# dovetail jig



## dannyboy74 (10 Jul 2020)

Hi all.

I'm looking at buying a dovetail jig and wondered if anyone has any advise? Trend CDJ300 is the main contender, but would appreciate any input before i commit. Thanks


----------



## Woody2Shoes (10 Jul 2020)

The Axminster UKJ jig(s) is(are) possibly better value, but either would be fine. A key concern is the availability of spare cutters and other parts (e.g. the combs can get tatty over time) into the future. Are you sure that hand-cut dovetails mightn't be better (they nearly always look better)?


----------



## dannyboy74 (11 Jul 2020)

Thanks for that. I'll look into the cutters. I have a fair few drawer boxes to make, hence the need to use the router. Would prefer to make them all by hand, but don't have the time. Some posts have mentioned the axminster jig having problems with depth, and people having to adapt them to suit. Not sure of that's the case


----------



## beech1948 (14 Aug 2020)

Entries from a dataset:
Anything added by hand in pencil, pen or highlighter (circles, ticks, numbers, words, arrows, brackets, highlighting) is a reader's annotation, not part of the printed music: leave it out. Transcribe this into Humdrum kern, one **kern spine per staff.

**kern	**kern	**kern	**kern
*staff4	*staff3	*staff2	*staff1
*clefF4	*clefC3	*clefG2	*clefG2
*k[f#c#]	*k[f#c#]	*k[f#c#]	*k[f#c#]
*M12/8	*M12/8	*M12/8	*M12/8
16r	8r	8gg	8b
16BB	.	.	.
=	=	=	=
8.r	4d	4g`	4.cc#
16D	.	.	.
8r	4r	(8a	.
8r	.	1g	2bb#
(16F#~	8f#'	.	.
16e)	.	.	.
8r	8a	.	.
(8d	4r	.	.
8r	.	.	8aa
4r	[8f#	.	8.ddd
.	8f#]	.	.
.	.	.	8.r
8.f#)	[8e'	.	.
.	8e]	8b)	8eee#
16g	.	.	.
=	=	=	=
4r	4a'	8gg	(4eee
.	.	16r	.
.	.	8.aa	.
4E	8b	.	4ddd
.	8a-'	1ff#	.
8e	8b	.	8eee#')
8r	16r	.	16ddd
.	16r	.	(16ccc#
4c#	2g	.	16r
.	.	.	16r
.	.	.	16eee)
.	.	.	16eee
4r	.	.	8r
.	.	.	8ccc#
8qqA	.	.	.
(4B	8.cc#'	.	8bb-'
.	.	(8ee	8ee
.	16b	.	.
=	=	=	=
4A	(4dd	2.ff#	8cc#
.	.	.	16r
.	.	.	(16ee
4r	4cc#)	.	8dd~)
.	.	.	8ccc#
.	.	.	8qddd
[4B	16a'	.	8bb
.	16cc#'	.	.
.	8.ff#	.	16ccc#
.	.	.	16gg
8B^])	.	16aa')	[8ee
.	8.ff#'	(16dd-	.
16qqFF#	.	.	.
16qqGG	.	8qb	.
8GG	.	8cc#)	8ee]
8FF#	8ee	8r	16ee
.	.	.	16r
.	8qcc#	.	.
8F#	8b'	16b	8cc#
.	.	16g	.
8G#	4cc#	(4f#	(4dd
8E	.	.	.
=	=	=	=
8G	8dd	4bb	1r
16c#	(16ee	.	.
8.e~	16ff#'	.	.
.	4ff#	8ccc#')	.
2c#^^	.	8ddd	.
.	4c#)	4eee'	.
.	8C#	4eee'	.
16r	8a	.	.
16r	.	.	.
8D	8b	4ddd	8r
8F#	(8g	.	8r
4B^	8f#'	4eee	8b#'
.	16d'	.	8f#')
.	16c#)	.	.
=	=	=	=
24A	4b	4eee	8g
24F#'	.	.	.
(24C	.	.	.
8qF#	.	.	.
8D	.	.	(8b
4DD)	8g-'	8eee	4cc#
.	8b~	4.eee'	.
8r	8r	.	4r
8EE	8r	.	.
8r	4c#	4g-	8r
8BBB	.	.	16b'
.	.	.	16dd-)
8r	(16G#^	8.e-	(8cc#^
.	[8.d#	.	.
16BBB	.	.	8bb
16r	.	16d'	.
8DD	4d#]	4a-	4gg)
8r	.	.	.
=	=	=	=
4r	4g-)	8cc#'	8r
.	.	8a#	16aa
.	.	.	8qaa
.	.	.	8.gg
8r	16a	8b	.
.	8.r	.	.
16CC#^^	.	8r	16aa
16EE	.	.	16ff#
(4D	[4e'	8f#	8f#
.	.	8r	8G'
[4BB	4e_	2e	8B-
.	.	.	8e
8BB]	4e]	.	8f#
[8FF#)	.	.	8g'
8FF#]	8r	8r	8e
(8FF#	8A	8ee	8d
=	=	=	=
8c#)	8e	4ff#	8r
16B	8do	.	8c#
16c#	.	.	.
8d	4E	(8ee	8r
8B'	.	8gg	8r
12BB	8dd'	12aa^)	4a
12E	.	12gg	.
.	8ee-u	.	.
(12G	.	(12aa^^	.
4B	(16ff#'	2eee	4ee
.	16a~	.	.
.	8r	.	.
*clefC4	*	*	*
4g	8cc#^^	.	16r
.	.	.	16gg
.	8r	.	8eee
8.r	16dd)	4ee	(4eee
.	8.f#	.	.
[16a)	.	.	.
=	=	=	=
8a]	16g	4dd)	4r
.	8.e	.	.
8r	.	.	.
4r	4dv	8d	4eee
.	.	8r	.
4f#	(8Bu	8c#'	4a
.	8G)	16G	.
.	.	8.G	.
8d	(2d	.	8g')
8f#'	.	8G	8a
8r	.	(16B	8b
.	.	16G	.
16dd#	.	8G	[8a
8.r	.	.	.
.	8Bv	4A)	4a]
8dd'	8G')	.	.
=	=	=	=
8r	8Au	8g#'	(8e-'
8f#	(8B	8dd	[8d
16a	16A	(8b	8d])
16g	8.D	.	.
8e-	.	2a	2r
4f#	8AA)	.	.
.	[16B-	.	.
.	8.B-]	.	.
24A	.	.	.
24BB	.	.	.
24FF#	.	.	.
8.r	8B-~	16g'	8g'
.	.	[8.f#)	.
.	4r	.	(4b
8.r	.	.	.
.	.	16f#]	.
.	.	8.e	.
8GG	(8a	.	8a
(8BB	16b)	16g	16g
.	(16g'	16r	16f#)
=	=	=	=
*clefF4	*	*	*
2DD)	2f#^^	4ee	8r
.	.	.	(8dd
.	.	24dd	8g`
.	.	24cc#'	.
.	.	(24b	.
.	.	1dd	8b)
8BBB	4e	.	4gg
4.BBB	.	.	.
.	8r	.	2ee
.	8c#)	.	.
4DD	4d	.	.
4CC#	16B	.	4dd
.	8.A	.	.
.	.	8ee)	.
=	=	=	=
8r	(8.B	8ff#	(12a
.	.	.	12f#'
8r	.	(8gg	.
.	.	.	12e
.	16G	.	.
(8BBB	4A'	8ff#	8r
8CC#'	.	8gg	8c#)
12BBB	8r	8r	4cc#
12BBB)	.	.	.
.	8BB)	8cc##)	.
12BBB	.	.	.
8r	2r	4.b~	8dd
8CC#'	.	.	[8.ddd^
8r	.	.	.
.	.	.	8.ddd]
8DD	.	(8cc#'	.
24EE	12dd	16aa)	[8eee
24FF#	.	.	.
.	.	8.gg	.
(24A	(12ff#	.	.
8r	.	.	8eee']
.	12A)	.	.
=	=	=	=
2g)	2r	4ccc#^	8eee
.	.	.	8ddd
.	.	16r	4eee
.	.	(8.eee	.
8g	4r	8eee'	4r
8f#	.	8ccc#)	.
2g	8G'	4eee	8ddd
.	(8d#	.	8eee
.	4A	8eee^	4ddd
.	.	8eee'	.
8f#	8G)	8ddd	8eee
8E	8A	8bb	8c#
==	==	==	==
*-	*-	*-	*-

## Problems and tasks
- A) Condense the paragraph beginning "The Axminster UKJ jig(s)" from the dovetail jig thread into a short bulleted list that keeps its main points.
- B) In the dovetail jig thread, which Trend model is named as the main contender?
- C) Write the next part of the dovetail jig thread, beginning with the reply posted by beech1948.
The data above were drawn from a separate source.

## The answers
- A)
- The Axminster UKJ jigs may be better value, though either jig would be fine.
- A key concern is the future availability of spare cutters and other parts, such as combs, which can get tatty over time.
- Hand-cut dovetails might be a better choice, since they nearly always look better.

- B) The Trend CDJ300.

- C)
I think that many of these jigs come from the same factory and are simply painted to suit the company scheme of the buyer. Hundreds of these all look the same. The point is making a judgement on the "best" become a frustrating experience as you are judging minute differences. 

I have had 3 of these jigs in different colours but all basically the same gadget. I now own a Leigh D4 which works very well.


----------



## Tim Nott (30 Aug 2020)

I use a Trend DC400, which is a rebadged version of an American Jig. Instead of a comb it has fingers, which fit into indexed slots at 3mm intervals. This makes it possible to create unevenly spaced dovetails, and is very easy to set up - the only fiddle being the router bit depth. It does through and half-blind dovetails as well as comb joints. Unfortunately, it seems to have been discontinued, but you might find one second hand.


----------



## sprog1 (3 Sep 2020)

dannyboy74 said:


> Hi all.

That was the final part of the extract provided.